(Problem to solve):
Where in the data below does the word "рассрочка" appear? Copy every line that has it.

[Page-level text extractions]
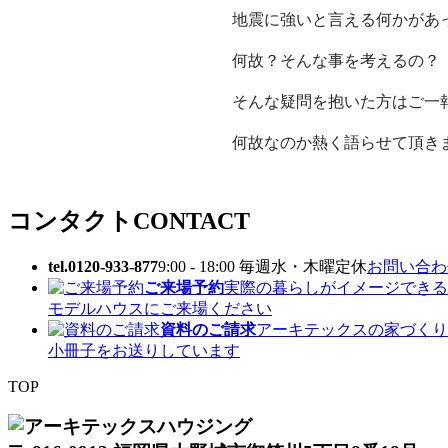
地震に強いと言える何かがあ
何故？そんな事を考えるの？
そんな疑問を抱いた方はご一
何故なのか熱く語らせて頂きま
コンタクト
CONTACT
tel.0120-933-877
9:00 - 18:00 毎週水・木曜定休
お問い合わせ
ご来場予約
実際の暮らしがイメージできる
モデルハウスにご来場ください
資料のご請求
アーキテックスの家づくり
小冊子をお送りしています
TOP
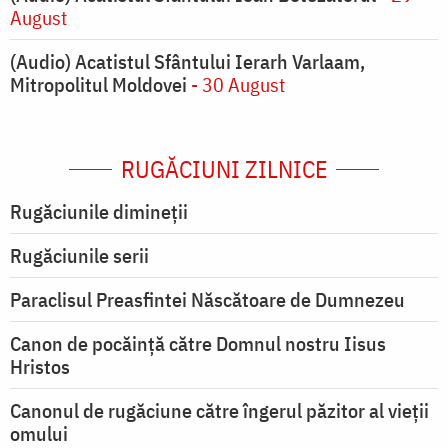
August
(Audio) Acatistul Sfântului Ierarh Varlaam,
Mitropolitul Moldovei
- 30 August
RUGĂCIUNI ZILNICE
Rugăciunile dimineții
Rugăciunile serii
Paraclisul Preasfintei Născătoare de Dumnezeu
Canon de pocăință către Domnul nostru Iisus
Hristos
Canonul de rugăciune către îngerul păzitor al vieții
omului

==

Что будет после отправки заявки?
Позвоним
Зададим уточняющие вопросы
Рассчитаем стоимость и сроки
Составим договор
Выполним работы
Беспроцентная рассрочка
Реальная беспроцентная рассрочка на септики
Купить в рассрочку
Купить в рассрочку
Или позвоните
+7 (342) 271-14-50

(Exercise solution):
Беспроцентная рассрочка
Реальная беспроцентная рассрочка на септики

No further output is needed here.